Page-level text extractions
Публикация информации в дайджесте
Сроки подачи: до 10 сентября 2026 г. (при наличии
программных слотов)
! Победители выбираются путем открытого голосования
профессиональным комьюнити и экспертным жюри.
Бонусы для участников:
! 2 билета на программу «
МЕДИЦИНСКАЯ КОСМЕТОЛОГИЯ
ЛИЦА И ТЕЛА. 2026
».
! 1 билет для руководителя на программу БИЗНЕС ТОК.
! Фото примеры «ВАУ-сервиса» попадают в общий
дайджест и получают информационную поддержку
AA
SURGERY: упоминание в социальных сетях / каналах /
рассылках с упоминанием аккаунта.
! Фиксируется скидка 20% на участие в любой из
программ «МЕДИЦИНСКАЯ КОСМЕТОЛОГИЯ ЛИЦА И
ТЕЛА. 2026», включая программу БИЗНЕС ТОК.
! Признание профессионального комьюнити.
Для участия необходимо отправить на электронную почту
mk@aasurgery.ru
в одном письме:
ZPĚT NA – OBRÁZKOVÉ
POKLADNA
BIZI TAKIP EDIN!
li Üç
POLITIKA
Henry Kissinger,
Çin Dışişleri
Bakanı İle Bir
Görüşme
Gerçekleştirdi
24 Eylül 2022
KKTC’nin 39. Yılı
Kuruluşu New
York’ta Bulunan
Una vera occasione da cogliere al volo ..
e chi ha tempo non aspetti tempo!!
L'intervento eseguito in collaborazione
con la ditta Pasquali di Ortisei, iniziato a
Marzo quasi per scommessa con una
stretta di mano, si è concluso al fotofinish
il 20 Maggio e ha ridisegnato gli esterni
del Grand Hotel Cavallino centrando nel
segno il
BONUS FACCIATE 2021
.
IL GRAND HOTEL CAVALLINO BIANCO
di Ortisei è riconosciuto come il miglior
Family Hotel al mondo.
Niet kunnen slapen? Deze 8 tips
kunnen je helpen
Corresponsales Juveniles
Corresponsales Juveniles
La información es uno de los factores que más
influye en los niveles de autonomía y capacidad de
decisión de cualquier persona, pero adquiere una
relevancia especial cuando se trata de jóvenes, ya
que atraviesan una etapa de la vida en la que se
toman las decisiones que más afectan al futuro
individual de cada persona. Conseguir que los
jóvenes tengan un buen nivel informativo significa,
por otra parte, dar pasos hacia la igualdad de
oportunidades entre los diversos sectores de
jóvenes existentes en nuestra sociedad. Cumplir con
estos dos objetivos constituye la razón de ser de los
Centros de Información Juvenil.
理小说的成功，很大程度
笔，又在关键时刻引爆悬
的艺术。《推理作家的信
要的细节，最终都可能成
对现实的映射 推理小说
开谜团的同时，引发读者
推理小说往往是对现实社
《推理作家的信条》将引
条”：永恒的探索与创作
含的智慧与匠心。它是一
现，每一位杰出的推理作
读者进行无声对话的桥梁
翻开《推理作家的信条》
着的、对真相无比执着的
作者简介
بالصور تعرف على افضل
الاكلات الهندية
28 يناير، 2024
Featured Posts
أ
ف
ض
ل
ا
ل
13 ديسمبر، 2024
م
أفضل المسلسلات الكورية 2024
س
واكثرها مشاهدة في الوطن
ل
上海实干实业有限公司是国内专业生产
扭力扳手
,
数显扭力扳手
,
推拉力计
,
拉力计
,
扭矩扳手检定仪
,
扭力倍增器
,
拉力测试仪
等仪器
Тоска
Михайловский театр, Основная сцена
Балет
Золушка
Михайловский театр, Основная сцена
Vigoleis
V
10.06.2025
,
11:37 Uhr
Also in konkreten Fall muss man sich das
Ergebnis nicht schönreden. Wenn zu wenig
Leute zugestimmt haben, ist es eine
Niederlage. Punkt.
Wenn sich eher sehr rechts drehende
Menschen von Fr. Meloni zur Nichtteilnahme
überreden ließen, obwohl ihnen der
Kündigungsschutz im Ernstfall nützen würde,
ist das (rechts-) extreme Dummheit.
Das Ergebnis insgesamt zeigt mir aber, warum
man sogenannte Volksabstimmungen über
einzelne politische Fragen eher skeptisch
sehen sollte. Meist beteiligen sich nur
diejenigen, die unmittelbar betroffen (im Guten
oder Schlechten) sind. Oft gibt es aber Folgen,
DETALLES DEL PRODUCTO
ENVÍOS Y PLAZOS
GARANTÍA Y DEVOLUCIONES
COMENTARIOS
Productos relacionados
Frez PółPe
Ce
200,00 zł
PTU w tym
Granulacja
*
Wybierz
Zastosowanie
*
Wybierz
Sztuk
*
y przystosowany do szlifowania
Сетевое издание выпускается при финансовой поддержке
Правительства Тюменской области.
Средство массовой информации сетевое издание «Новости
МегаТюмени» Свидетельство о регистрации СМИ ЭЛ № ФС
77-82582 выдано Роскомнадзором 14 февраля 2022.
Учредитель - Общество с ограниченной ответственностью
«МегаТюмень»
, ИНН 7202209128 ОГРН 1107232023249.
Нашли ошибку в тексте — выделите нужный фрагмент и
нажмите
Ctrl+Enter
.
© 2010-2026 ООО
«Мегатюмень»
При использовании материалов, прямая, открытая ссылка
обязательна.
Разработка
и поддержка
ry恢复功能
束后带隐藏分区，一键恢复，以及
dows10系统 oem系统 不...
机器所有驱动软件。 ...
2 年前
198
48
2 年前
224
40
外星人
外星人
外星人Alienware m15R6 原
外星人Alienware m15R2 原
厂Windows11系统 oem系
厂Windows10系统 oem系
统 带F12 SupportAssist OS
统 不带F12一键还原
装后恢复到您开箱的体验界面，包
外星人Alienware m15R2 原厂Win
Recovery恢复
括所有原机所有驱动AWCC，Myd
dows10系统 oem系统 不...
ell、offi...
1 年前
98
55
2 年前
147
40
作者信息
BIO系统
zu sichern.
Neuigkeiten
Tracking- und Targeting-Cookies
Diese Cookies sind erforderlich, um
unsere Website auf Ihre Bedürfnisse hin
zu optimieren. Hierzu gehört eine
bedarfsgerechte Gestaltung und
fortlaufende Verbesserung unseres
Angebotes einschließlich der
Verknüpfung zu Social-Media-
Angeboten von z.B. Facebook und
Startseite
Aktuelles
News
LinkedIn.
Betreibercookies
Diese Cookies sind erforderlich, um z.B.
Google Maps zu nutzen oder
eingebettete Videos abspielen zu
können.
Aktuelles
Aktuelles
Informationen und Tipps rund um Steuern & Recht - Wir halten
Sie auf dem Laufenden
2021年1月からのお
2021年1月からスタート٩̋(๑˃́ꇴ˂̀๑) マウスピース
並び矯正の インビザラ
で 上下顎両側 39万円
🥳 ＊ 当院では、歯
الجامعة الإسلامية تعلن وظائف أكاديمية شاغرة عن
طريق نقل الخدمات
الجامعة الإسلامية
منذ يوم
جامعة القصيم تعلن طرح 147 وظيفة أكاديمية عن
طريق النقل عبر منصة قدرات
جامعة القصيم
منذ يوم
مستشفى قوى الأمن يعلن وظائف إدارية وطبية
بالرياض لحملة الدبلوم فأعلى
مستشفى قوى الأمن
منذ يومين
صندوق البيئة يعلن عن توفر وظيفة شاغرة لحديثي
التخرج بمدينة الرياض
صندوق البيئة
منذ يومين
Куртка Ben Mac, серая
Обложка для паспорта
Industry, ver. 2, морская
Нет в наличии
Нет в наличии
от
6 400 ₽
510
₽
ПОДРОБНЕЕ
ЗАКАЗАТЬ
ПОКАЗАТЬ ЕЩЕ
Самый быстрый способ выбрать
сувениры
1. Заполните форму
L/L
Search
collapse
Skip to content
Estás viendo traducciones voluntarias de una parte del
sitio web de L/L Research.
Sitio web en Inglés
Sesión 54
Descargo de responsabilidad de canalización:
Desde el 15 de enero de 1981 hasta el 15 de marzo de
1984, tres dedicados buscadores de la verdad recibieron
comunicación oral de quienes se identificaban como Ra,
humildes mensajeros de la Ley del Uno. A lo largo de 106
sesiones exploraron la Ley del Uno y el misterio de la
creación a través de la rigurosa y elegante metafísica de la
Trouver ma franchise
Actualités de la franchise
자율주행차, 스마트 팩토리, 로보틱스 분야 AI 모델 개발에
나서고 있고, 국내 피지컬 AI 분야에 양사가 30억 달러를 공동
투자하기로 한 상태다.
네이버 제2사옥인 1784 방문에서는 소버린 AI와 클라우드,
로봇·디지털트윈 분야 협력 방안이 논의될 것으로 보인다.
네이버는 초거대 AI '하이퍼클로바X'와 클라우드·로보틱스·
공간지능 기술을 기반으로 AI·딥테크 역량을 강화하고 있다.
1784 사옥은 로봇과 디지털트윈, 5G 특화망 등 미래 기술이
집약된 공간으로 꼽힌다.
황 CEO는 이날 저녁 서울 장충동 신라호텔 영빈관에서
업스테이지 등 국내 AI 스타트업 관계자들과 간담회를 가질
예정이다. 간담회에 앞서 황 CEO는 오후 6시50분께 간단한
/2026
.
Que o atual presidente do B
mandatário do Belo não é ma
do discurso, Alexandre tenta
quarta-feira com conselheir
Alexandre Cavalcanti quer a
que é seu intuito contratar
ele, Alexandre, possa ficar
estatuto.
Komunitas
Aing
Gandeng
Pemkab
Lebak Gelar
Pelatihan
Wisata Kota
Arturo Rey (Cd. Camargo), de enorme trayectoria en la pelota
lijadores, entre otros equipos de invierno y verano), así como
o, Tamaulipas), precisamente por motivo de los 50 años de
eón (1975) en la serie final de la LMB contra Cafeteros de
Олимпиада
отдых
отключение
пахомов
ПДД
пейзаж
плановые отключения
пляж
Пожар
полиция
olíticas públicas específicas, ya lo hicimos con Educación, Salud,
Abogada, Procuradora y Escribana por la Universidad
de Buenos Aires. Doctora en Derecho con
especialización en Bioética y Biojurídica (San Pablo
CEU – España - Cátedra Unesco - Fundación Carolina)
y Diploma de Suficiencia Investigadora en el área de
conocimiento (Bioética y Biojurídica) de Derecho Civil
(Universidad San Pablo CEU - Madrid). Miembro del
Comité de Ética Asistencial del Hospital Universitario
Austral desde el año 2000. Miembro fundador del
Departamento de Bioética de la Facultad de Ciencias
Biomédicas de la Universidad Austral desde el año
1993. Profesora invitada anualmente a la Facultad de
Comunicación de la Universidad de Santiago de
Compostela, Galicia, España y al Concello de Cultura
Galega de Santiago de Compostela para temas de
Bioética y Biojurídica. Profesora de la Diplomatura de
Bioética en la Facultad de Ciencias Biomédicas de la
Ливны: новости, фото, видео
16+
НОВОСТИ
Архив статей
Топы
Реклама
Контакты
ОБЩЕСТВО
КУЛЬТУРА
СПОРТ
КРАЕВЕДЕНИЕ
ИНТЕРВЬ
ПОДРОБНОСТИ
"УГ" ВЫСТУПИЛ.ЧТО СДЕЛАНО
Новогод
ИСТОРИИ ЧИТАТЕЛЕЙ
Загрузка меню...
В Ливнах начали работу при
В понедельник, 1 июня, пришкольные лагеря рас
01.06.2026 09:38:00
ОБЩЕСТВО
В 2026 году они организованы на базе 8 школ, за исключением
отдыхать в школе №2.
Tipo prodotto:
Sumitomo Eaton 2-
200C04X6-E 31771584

# ACTION ITEM:
Filter the lines above, keeping each one that contains the string "Ortisei".

# EXERCISE ANSWER:
con la ditta Pasquali di Ortisei, iniziato a
di Ortisei è riconosciuto come il miglior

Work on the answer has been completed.